→ **What is required**:
Look through the records below for the line with "#665955; stroke: #e8f1f8;" and the line with "#e8f1f8; stroke-width: 5", then return those lines and all lines between, exactly.
☆ ☆ ☆
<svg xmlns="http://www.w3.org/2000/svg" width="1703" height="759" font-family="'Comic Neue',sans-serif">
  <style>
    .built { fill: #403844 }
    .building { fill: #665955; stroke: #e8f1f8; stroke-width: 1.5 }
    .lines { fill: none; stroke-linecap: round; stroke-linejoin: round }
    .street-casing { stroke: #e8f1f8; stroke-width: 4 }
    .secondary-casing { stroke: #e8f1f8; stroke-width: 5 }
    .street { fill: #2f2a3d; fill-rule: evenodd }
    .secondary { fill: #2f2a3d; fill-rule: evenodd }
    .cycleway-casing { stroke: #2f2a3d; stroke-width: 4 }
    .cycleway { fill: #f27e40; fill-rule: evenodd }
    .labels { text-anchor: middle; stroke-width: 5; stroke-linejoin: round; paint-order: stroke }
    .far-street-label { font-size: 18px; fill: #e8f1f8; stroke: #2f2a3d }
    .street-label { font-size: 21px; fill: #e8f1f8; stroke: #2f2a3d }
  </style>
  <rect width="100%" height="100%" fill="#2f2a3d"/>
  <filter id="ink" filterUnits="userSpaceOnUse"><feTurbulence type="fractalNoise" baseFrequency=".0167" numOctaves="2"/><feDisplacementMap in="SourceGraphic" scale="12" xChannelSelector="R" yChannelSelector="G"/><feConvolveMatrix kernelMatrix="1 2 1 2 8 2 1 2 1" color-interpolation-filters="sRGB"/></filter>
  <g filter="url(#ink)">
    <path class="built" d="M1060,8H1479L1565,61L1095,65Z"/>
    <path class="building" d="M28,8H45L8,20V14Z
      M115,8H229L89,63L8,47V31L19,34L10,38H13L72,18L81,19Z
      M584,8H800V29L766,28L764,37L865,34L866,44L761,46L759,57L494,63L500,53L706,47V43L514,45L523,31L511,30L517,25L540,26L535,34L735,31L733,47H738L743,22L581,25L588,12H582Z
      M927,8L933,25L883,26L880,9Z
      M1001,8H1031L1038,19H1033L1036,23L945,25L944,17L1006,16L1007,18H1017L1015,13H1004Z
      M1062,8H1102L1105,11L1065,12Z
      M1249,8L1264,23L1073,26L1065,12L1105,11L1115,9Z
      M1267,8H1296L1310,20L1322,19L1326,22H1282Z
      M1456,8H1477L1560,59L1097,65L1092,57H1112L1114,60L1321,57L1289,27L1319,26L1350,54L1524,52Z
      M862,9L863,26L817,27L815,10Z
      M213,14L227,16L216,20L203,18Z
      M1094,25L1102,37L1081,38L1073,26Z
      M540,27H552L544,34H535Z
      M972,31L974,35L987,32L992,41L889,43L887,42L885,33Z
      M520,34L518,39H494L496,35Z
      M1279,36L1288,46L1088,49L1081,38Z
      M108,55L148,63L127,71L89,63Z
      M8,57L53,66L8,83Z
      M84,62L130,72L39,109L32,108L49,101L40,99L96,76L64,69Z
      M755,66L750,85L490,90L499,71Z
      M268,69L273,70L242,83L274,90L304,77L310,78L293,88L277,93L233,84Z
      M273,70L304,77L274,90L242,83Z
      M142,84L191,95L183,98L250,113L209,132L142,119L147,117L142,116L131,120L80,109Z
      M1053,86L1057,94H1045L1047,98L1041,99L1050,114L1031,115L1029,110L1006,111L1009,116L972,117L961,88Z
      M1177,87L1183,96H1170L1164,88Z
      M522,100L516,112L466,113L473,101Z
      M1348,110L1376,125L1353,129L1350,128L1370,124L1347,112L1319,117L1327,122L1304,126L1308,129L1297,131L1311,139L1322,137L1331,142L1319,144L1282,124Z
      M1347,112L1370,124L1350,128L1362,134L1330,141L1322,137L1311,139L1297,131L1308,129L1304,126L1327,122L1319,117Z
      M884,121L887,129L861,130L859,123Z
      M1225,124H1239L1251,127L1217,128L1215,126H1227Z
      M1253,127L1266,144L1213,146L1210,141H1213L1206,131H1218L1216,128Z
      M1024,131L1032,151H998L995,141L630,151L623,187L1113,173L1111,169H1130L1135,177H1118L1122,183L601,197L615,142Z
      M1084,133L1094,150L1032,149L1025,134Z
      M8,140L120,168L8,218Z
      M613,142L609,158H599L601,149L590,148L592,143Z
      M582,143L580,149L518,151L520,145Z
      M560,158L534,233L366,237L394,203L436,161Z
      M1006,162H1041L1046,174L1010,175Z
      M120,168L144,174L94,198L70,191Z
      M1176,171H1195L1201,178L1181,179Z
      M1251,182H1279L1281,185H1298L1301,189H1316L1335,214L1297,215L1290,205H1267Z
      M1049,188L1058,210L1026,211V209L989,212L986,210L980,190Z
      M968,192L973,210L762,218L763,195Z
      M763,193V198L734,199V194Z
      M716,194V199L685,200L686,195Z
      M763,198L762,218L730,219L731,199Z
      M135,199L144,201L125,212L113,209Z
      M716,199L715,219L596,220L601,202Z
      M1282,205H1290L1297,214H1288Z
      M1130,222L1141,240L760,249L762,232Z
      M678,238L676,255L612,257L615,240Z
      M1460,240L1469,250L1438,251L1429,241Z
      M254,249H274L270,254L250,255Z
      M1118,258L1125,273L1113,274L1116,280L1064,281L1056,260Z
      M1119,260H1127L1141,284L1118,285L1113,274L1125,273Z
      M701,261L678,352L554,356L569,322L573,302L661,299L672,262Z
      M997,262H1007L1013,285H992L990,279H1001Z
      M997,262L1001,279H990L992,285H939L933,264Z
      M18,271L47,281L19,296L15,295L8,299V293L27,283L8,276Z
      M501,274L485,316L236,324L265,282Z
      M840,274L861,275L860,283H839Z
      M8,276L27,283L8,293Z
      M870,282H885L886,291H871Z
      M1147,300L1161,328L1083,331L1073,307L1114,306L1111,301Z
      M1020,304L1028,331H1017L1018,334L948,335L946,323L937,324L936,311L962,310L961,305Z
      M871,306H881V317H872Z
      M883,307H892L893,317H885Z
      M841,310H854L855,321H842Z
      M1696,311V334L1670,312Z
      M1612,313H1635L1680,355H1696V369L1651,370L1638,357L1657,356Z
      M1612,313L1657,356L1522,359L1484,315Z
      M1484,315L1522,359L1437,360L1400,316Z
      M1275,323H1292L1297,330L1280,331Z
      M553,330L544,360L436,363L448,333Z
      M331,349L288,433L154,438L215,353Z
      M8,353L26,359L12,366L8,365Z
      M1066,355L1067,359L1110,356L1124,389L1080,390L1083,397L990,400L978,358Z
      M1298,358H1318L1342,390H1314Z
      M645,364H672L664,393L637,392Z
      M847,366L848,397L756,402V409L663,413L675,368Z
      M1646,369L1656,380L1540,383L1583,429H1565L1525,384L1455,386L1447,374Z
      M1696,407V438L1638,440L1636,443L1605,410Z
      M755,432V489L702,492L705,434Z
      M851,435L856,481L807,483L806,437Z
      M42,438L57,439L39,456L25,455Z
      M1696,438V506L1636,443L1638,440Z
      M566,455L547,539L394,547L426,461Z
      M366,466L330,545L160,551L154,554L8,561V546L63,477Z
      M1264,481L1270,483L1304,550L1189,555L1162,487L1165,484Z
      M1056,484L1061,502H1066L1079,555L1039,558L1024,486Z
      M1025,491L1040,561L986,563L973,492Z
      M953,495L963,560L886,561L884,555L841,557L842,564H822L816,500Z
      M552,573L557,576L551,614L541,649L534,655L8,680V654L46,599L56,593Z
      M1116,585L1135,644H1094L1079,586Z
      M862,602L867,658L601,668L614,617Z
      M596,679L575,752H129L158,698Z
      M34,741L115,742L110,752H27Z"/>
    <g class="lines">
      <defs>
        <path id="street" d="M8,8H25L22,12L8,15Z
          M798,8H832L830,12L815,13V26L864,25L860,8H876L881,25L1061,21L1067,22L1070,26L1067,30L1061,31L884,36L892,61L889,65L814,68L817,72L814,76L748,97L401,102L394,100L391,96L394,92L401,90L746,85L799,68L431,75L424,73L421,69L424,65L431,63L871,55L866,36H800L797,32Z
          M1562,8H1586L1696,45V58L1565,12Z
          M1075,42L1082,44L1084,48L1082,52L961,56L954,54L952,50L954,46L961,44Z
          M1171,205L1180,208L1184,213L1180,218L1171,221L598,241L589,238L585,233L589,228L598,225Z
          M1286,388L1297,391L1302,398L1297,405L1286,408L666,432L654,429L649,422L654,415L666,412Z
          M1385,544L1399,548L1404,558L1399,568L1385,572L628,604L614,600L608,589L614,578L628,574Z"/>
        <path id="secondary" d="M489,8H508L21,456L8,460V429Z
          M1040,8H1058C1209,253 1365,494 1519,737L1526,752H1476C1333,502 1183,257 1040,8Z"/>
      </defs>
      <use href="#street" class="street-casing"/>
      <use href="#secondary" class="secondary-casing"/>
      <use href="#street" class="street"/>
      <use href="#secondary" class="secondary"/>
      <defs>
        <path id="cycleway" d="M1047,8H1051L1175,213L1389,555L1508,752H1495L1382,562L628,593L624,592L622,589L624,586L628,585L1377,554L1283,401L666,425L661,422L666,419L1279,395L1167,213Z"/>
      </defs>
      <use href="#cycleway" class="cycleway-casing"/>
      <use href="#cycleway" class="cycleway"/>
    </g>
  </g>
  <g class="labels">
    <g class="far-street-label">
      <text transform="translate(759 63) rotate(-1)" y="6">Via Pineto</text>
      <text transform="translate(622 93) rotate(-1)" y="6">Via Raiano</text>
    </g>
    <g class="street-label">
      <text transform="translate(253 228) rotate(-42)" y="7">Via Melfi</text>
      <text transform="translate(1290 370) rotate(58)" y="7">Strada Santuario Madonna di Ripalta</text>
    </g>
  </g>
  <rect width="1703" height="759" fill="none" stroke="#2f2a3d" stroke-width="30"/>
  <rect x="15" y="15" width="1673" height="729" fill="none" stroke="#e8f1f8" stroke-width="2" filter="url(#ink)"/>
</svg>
☆ ☆ ☆
→ **Reply**:
    .building { fill: #665955; stroke: #e8f1f8; stroke-width: 1.5 }
    .lines { fill: none; stroke-linecap: round; stroke-linejoin: round }
    .street-casing { stroke: #e8f1f8; stroke-width: 4 }
    .secondary-casing { stroke: #e8f1f8; stroke-width: 5 }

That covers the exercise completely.